During the 1930s, when many of her writer friends turned to the left, Bogan fought a lonely battle for literary purity. She was adamant that politics had no place in poetry; art called for something grander and more honest. Additionally, she saw the temporary defection of her friends (Edmund Wilson, Rolfe Humphries, Léonie Adams) as evidence of intellectual and emotional weakness and as a betrayal of the authority of the self.
During this decade she began reviewing poetry for the New Yorker, a job she held for thirty-eight years. Many of these reviews, as well as others, are collected in A Poet’s Alphabet: Reflections on the Literary Art and Vocation (1970). Her prose is direct, nonacademic, and sharp. The series of articles on her two favorite poets, William Butler Yeats and Rainer Maria Rilke, is particularly insightful. The poet W H. Auden thought she was the best critic of poetry in America.
Her occasional teaching stints, which began in the 1940s, were another, more direct way to influence the minds of young people. As the strain of writing poetry increased, Bogan turned more and more to criticism and education. In 1951 she was commissioned to write a short history of American poetry, eventually published as Achievement in American Poetry, 1900-1950, in which she does not once mention herself. She also translated poetry and prose and worked with younger writers (William Maxwell, for example) to help them distill beauty and truth from their writing.

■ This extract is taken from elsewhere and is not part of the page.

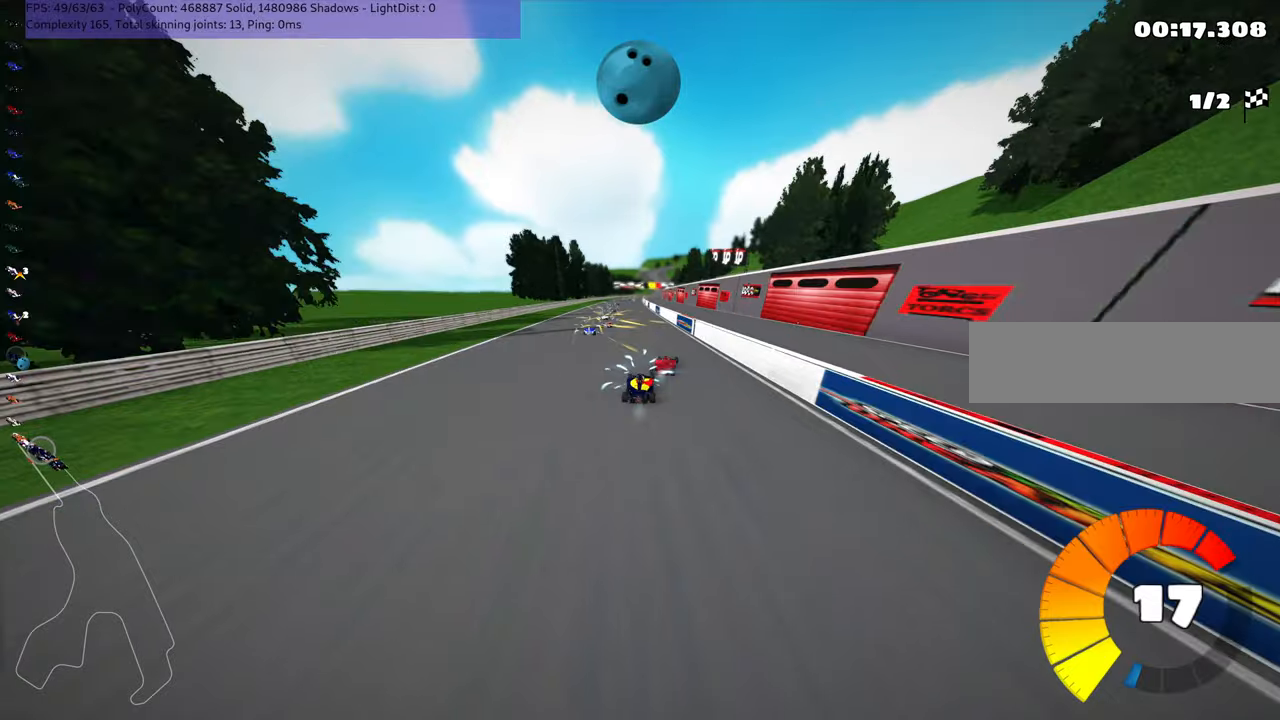
{"keys": ["up"], "events": [[183, "left", "down"], [383, "left", "up"]]}
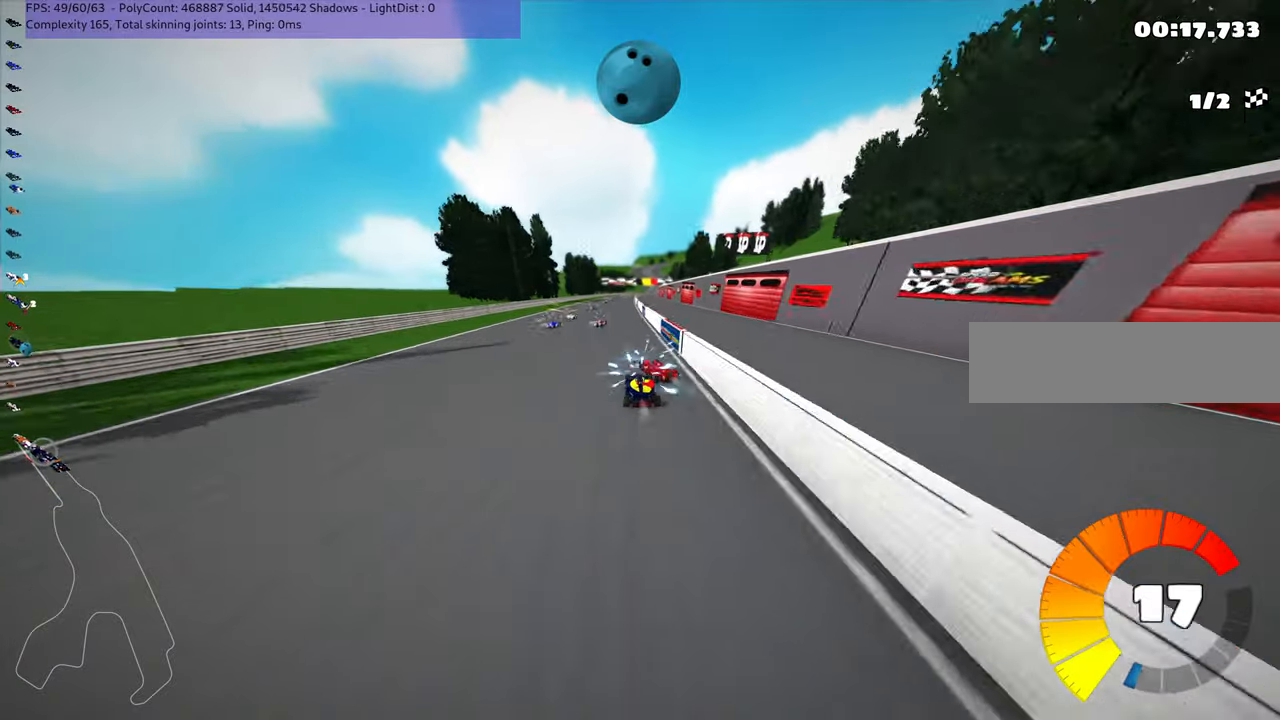
{"keys": ["right", "up"], "events": [[150, "left", "down"], [266, "left", "up"], [316, "right", "down"], [400, "m", "down"], [500, "m", "up"]]}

The reviews of her last collections were admiring, if quietly so. Her second collection, Collected Poems, 1923-1953 (Poems and New Poems had come out in 1941), won a shared Bollingen Prize in 1955. Nonetheless, for most of her writing life she felt invisible in the literary world. Late in her life financial burdens eased somewhat, helped in large part by a monetary award from the Academy of American Poets in 1959 and another from the National Endowment for the Arts in 1967. Her final and most complete collection, The Blue Estuaries: Poems 1923-1968 (1968), contains only 103 poems. She died alone in her New York apartment, fighting the familiar depression she had wrestled with all her life.
Interest from feminist circles in the hidden lives of women writers has prompted new assessments of Bogan. The “mosaic” of her autobiographical pieces, Journey around My Room (1980), and the Pulitzer Prize-winning biography by Elizabeth Frank, Louise Bogan: A Portrait (1985), have introduced her to the general public. Yet Bogan remains a poet’s poet, yielding beauty to those whose ear, mind, and heart are open to the demands of her poetry. Her work is particularly important in light of her place in the company of other modernists. In a time of experimentation, of a general loosening of structures and subjects, she held the line for formal poetry and for the precise blend of emotion and intellect to enliven that poetry.

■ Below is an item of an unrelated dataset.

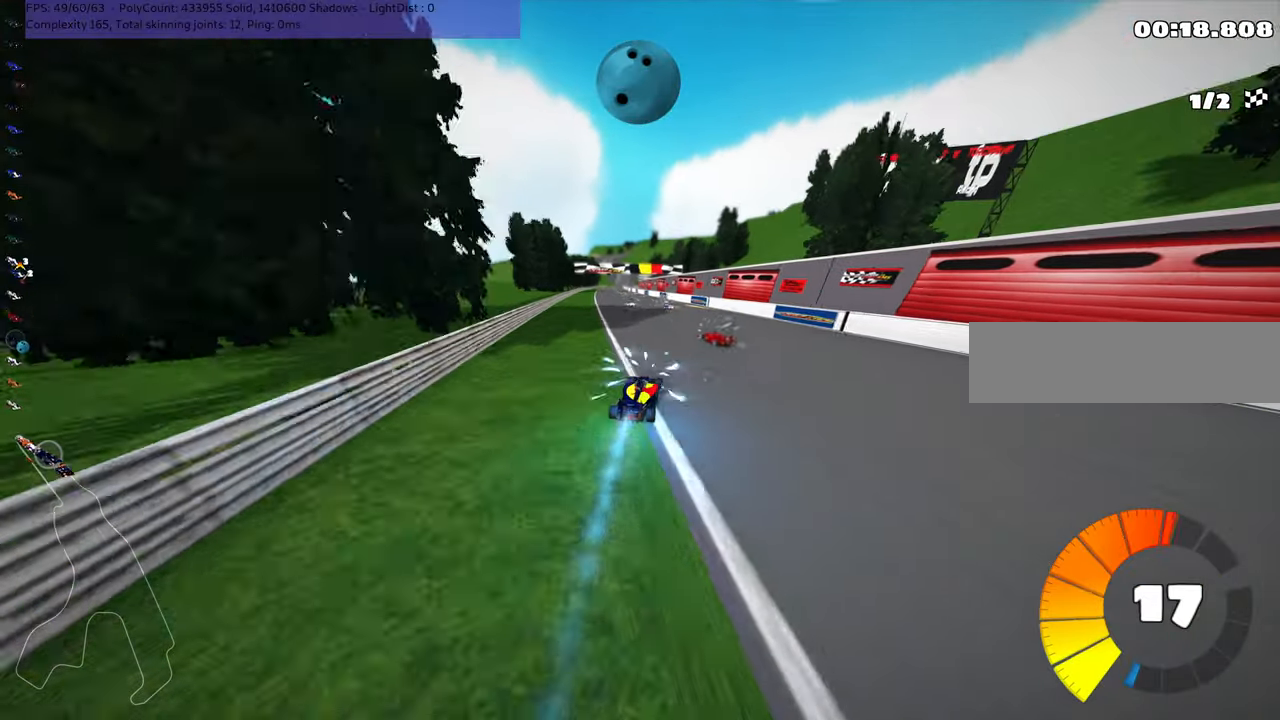
{"keys": ["up"], "events": [[116, "left", "down"], [450, "left", "up"]]}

Bogan’s papers, including manuscripts for many of the poems, are held at Amherst College Special Collections, Amherst, Mass. The most helpful source is Claire E. Knox’s annotated bibliography, Louise Bogan: A Reference Source (1990). For a taste of Bogan’s wit, her spirited letters, What the Woman Lived: Selected Letters of Louise Bogan, 1920-1970, ed. Ruth Limmer (1973), should not be missed. Important reviews are collected in Martha Collins, Critical Essays on Louise Bogan (1984).
The only full-length studies are Jacqueline Ridgeway’s general introduction, Louise Bogan (1984), and Gloria Bowles’s feminist reading, Louise Bogan’s Aesthetic of Limitation (1987). Obituaries are in the New York Times, 5 Feb. 1970, and the New Yorker, 14 Feb. 1970.